=== Qué harás ===
(1) Según el texto sobre la economía andaluza, ¿a qué ritmo podría acelerarse el crecimiento durante 2015?
(2) Copia el texto sobre la economía andaluza, empezando en "La economía andaluza" y terminando en "vislumbran hacia delante.", y sustituye "recuperación" por "reactivación".

=== Texto para revisar ===
╔══

La economía andaluza enfrenta el 2015 en una situación diferente a la de los años anteriores. En particular, por primera vez desde el inicio de la crisis, se han ligado varios trimestres de crecimiento y se espera que la recuperación se mantenga. Así, el PIB debería terminar el 2014 aumentando un 1,3% y el crecimiento podría acelerarse al 1,8% durante 2015. Lo anterior como consecuencia de varios factores que deberían apoyar a la demanda interna, y a pesar de diversos riesgos que se vislumbran hacia delante.

╚══

(Datos de estimación de pose)
╔══

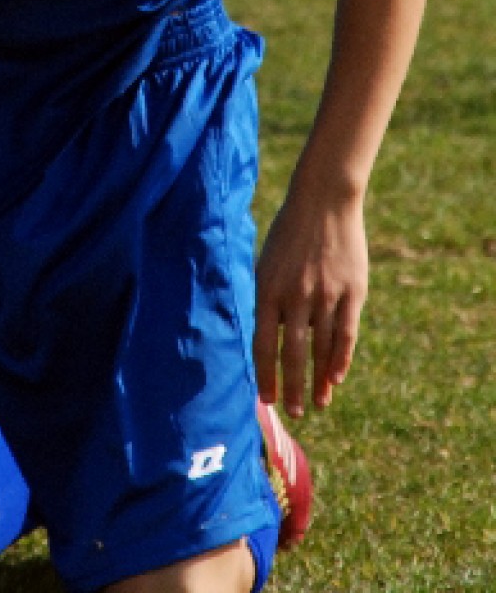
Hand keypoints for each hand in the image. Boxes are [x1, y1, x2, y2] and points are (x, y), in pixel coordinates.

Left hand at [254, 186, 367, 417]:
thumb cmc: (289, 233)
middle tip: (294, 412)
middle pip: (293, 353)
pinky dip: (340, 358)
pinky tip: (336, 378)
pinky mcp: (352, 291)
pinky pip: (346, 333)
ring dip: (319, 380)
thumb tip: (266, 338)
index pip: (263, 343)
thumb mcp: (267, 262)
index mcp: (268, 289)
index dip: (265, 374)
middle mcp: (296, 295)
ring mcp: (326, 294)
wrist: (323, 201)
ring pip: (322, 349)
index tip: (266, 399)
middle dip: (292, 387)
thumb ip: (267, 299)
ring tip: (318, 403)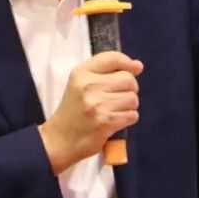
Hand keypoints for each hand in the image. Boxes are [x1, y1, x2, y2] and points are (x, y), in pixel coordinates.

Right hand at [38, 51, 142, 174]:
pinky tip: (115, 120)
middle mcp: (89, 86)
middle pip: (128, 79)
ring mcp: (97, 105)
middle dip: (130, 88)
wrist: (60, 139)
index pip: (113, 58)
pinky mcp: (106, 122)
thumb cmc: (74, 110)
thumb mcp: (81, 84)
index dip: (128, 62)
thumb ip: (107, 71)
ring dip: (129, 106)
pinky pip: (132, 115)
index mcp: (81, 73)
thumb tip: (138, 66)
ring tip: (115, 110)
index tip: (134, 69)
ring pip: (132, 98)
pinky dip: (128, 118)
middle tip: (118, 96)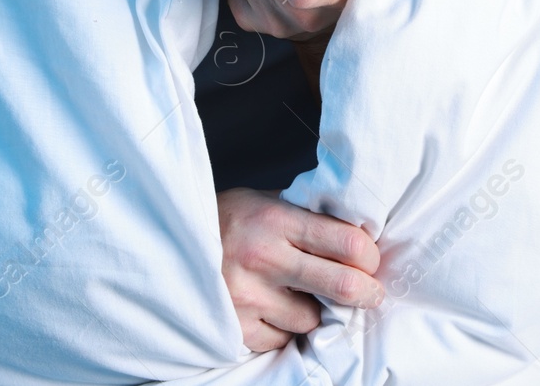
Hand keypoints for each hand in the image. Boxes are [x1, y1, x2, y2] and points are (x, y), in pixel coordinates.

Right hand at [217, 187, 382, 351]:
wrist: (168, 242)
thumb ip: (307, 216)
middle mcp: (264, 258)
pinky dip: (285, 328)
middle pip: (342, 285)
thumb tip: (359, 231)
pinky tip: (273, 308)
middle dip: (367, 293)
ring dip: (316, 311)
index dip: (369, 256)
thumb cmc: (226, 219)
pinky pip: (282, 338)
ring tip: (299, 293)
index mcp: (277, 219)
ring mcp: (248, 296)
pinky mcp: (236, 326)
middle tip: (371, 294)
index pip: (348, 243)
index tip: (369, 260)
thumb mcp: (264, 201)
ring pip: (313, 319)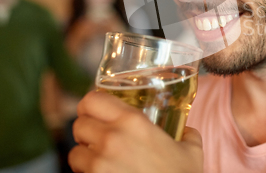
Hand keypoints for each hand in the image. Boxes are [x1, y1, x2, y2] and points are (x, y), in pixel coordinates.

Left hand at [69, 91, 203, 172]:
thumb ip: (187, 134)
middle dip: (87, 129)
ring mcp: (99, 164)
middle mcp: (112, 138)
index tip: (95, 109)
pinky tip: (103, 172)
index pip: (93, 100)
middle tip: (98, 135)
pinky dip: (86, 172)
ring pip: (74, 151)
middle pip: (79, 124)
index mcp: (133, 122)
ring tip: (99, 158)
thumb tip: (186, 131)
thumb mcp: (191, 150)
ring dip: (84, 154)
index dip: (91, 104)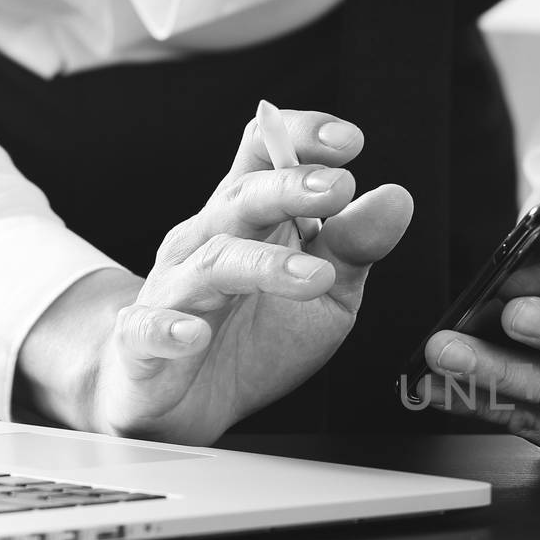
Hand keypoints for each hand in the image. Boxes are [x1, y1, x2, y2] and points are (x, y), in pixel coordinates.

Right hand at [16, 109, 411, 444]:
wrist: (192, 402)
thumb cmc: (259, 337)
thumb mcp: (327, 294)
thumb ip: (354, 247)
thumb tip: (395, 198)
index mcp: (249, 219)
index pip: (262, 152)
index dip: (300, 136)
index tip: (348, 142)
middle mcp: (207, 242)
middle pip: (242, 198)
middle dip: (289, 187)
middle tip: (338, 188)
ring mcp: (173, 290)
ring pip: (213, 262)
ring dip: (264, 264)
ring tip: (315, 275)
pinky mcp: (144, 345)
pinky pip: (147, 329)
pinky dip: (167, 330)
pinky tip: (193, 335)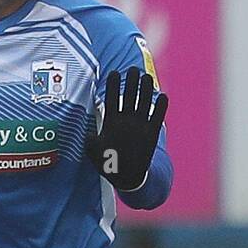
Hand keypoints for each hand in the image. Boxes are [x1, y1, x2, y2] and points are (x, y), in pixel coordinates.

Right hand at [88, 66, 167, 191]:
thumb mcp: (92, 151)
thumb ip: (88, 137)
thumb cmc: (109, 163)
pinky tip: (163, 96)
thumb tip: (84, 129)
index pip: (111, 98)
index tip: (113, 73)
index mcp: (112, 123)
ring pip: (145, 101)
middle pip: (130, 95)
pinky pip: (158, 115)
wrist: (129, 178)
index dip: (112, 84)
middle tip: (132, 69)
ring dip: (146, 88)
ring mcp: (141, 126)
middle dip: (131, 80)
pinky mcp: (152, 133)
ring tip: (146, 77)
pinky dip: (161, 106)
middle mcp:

╚══

=== Soluciones por tarea ===
(1) Al 1,8%.

(2)
La economía andaluza enfrenta el 2015 en una situación diferente a la de los años anteriores. En particular, por primera vez desde el inicio de la crisis, se han ligado varios trimestres de crecimiento y se espera que la reactivación se mantenga. Así, el PIB debería terminar el 2014 aumentando un 1,3% y el crecimiento podría acelerarse al 1,8% durante 2015. Lo anterior como consecuencia de varios factores que deberían apoyar a la demanda interna, y a pesar de diversos riesgos que se vislumbran hacia delante.